_Task item_.
A single number is expected: the count of lines in the entries below that contain "Kelsey".

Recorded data
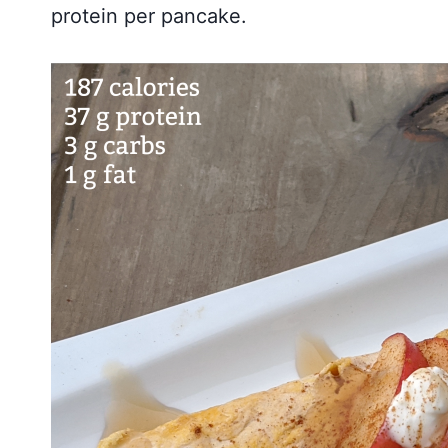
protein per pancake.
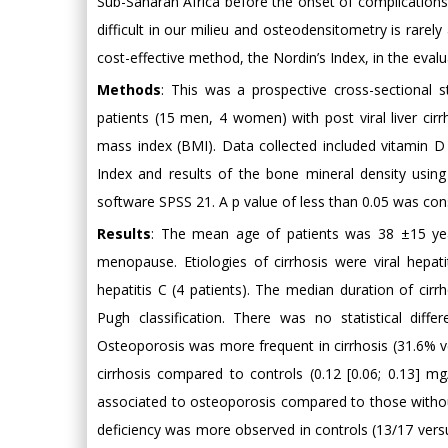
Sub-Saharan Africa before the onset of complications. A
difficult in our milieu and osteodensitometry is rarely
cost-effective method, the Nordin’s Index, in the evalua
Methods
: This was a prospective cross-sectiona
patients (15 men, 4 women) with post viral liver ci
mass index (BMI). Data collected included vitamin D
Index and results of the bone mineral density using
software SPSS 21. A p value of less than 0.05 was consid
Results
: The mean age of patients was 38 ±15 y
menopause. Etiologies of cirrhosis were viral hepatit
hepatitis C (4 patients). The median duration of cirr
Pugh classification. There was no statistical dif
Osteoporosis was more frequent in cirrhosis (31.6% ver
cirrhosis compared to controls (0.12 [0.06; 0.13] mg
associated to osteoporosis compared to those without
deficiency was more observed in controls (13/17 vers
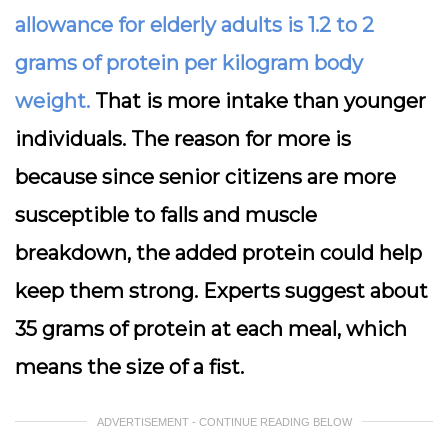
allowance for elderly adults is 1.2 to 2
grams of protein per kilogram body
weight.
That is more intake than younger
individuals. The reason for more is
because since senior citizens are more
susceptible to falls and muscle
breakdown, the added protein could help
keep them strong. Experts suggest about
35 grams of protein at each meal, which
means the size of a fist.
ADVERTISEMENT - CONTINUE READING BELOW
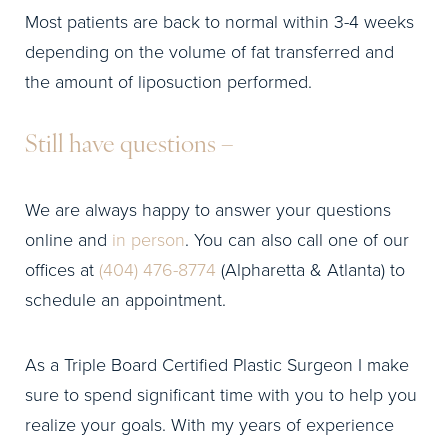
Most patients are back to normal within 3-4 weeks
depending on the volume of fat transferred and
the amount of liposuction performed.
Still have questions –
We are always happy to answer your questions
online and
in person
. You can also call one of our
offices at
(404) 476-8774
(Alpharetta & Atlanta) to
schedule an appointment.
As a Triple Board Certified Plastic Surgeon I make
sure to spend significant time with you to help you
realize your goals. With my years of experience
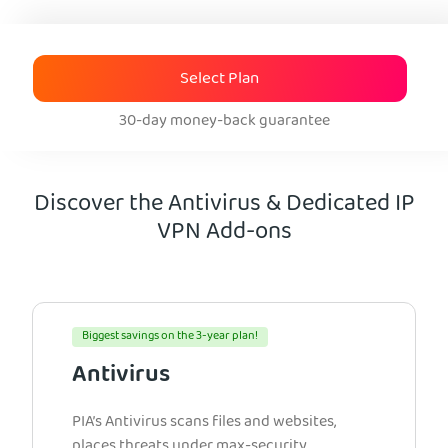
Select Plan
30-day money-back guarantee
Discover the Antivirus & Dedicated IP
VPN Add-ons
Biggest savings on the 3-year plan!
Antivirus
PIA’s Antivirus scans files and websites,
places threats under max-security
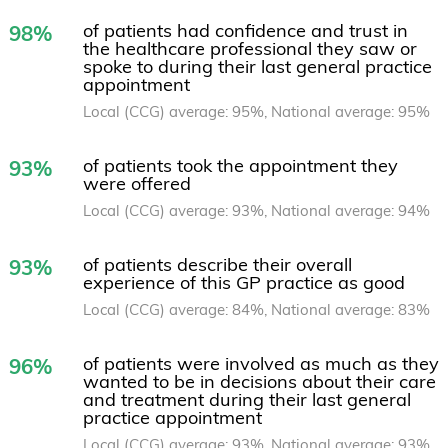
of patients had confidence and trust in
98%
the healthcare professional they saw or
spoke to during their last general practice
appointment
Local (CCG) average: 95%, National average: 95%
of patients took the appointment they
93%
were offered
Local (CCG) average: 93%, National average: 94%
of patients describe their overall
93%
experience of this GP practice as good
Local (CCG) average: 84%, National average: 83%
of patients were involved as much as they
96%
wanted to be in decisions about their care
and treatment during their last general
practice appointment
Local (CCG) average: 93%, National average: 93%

...

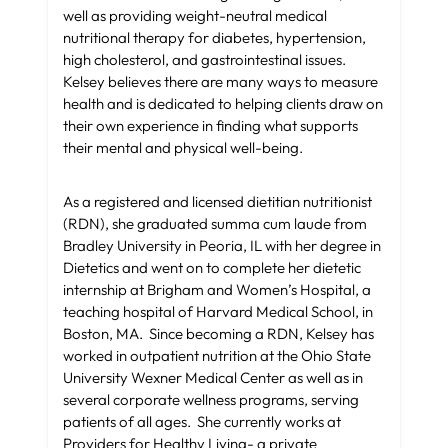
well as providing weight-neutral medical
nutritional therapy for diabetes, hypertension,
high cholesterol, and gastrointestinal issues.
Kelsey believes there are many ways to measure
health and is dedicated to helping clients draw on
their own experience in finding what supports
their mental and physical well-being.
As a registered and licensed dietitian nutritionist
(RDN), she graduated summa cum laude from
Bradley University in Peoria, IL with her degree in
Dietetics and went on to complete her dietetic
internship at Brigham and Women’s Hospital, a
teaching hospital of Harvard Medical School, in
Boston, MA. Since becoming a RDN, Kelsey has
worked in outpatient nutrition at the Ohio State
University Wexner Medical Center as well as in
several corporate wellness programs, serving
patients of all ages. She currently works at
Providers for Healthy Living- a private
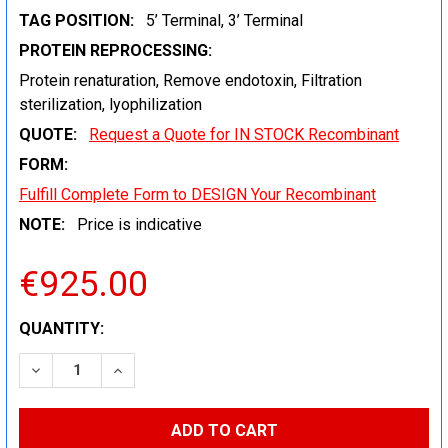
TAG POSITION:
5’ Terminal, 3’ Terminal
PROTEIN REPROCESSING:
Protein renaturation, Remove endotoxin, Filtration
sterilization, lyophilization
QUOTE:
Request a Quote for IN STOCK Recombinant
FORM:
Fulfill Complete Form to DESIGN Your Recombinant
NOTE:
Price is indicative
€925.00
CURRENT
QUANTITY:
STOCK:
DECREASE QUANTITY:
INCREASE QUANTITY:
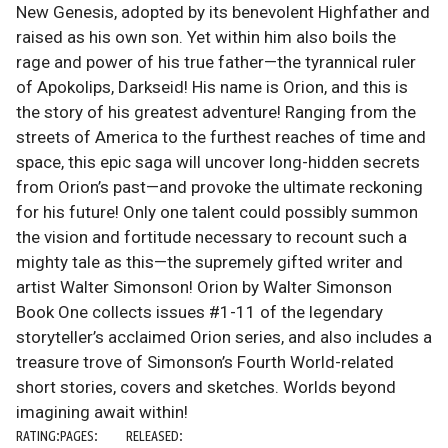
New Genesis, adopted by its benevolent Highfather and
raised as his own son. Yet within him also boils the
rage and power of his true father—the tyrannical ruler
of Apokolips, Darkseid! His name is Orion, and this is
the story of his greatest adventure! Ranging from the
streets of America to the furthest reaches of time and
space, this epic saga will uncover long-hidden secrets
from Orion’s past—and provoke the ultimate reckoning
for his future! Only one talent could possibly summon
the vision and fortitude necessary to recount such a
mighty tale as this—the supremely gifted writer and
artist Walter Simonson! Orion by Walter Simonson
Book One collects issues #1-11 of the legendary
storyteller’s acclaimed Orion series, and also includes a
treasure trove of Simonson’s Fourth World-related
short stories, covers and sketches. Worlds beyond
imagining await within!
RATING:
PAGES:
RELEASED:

* * *

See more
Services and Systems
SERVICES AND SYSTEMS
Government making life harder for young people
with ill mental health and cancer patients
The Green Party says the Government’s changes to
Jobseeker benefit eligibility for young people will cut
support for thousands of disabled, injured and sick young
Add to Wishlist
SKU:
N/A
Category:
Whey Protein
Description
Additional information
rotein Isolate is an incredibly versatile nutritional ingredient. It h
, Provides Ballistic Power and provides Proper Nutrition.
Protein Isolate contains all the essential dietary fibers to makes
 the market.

_Solution for this exercise_.
2